### ACTIVITY
Go through the entries, filter for the word "MachineType", and copy every line that has it.

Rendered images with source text
Segment Open

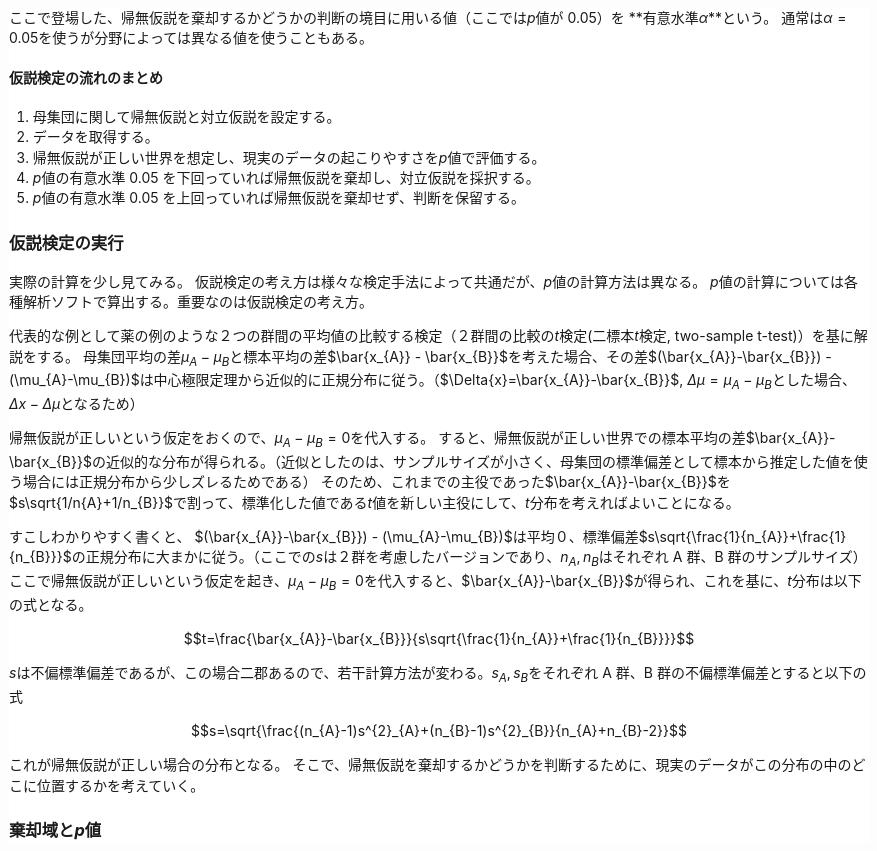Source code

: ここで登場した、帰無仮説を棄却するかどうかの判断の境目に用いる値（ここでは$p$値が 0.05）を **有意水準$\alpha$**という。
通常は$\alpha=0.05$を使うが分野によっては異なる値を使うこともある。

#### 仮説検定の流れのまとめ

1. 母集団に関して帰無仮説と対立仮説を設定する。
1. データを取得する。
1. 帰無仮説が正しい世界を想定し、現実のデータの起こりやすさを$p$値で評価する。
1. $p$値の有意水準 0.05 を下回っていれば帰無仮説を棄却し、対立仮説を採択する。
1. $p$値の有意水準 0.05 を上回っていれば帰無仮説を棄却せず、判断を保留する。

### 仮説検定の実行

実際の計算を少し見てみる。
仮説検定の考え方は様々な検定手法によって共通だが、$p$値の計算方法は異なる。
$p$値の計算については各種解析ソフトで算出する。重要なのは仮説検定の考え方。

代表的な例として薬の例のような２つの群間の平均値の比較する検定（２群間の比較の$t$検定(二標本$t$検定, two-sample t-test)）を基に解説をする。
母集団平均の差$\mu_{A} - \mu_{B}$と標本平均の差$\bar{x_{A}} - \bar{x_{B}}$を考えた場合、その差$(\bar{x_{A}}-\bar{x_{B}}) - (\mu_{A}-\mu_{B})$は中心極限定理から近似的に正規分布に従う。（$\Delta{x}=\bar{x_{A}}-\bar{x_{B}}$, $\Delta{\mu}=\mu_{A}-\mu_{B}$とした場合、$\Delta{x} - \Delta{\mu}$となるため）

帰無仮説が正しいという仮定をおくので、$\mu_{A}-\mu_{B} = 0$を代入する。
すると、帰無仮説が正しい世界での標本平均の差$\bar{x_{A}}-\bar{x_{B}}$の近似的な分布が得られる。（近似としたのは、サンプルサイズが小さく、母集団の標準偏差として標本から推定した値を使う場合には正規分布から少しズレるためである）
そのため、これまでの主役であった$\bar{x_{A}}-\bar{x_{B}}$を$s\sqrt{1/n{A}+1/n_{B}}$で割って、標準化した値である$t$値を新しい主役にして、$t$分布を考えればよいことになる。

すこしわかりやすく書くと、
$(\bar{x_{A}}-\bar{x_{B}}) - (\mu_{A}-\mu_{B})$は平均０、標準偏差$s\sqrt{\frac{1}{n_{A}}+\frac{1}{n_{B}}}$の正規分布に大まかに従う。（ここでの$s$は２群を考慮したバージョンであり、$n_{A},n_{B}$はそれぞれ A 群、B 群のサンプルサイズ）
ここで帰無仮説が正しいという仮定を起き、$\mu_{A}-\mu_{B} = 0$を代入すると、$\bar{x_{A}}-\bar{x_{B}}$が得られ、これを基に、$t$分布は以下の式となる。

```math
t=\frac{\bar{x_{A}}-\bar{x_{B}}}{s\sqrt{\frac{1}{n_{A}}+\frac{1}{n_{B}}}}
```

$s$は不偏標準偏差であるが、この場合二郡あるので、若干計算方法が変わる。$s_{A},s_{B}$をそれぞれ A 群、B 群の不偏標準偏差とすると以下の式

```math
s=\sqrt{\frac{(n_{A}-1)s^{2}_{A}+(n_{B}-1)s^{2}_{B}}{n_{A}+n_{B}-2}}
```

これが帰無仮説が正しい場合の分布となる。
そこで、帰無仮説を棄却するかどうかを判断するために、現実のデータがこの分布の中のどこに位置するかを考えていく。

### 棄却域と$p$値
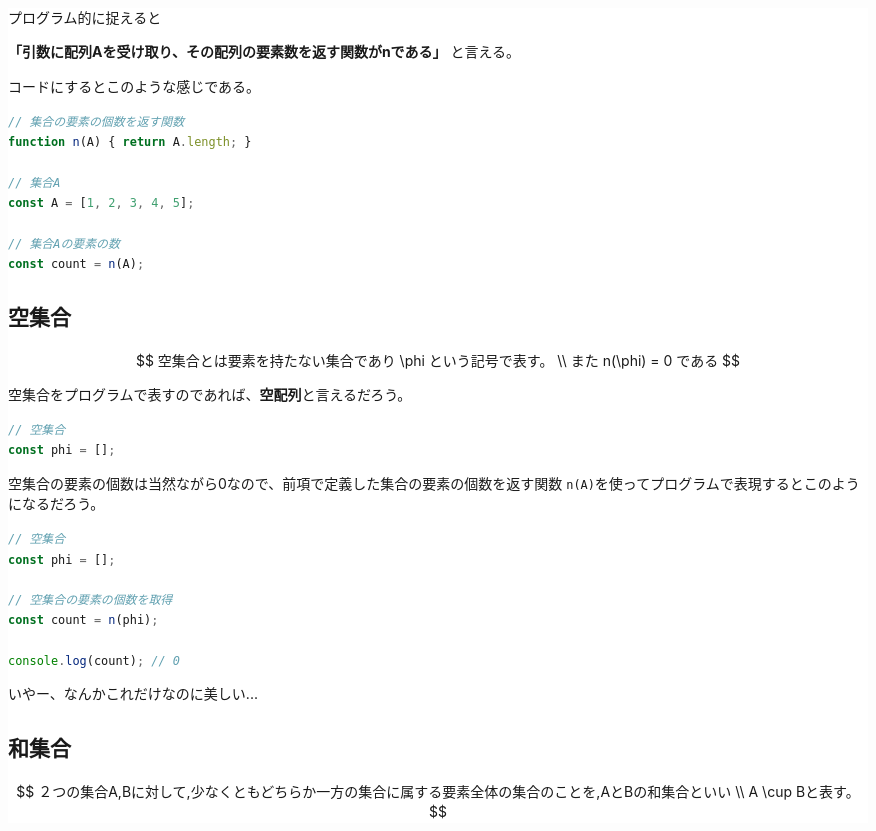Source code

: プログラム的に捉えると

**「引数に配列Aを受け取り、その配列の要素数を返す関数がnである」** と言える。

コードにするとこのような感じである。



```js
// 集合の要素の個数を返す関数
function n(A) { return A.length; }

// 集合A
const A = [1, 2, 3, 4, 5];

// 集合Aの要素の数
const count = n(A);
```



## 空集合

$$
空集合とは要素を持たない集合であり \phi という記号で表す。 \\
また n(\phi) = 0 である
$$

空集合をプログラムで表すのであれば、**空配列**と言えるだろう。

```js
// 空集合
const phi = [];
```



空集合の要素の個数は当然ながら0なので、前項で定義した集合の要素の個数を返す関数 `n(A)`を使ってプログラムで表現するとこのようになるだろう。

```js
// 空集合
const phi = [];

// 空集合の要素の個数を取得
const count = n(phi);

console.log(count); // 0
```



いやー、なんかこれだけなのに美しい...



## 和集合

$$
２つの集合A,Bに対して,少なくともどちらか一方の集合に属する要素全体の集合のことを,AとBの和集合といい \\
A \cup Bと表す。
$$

Segment Closed
Segment Open

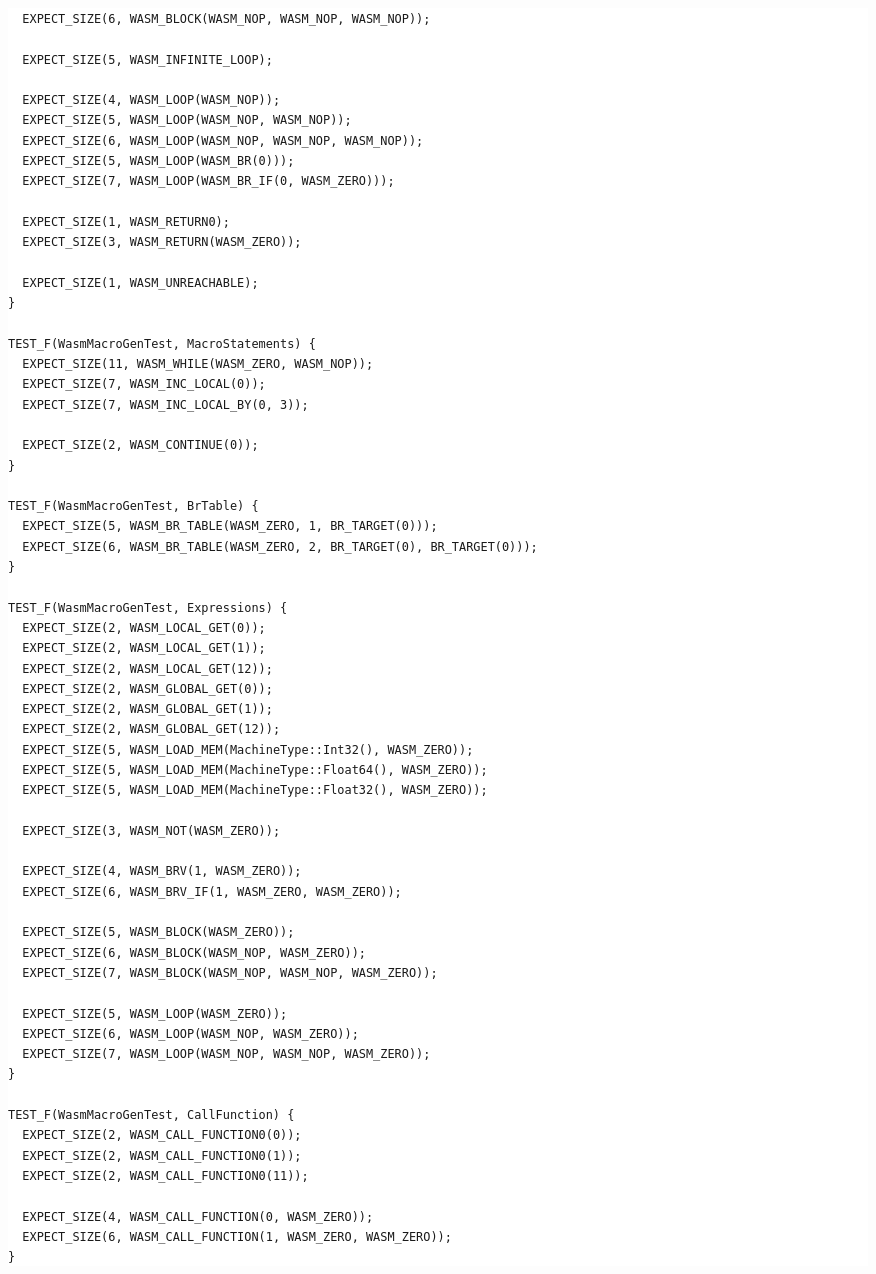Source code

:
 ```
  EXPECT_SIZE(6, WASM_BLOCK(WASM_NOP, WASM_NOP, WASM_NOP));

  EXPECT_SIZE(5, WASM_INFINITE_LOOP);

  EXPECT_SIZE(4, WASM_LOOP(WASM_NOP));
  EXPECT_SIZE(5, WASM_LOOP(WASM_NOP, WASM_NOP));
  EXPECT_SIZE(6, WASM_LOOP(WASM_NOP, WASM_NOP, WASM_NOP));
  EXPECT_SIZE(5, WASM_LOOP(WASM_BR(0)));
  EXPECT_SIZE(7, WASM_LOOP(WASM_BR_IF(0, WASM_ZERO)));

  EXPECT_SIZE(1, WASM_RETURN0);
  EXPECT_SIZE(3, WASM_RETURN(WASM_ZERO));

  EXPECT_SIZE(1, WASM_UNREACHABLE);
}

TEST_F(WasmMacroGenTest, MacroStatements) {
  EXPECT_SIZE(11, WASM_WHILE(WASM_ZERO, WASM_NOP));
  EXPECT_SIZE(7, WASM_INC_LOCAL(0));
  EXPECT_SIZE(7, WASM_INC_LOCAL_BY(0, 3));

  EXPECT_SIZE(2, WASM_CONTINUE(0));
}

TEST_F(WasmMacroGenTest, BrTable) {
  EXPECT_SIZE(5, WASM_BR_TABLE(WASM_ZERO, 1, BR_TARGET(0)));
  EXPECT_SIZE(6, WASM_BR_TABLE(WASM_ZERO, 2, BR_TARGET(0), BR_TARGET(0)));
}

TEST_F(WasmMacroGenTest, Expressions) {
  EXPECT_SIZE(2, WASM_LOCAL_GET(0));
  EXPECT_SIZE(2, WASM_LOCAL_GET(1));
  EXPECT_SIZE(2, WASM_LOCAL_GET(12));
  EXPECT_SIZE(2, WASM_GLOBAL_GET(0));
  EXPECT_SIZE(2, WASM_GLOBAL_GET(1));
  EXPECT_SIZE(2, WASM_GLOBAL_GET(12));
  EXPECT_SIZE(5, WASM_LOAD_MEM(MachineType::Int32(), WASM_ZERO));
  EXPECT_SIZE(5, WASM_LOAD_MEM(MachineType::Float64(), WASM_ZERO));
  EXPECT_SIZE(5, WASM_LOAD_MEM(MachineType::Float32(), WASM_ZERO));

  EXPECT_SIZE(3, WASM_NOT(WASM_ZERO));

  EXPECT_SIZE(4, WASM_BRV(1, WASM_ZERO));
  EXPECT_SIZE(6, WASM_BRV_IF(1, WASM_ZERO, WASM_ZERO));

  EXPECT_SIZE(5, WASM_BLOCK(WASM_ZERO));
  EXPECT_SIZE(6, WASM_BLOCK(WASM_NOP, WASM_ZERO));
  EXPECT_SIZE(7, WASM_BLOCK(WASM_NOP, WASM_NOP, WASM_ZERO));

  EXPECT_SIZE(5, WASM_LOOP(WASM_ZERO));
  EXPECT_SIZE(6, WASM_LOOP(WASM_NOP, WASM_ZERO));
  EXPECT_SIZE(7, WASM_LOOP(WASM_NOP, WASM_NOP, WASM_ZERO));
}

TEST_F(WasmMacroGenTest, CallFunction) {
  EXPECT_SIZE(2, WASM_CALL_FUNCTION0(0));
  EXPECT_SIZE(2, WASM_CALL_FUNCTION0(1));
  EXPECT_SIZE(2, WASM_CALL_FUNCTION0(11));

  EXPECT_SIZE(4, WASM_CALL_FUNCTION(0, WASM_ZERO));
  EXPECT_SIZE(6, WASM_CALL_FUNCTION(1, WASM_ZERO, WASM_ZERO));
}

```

Segment Closed

### COMPLETED EXERCISE
  EXPECT_SIZE(5, WASM_LOAD_MEM(MachineType::Int32(), WASM_ZERO));
  EXPECT_SIZE(5, WASM_LOAD_MEM(MachineType::Float64(), WASM_ZERO));
  EXPECT_SIZE(5, WASM_LOAD_MEM(MachineType::Float32(), WASM_ZERO));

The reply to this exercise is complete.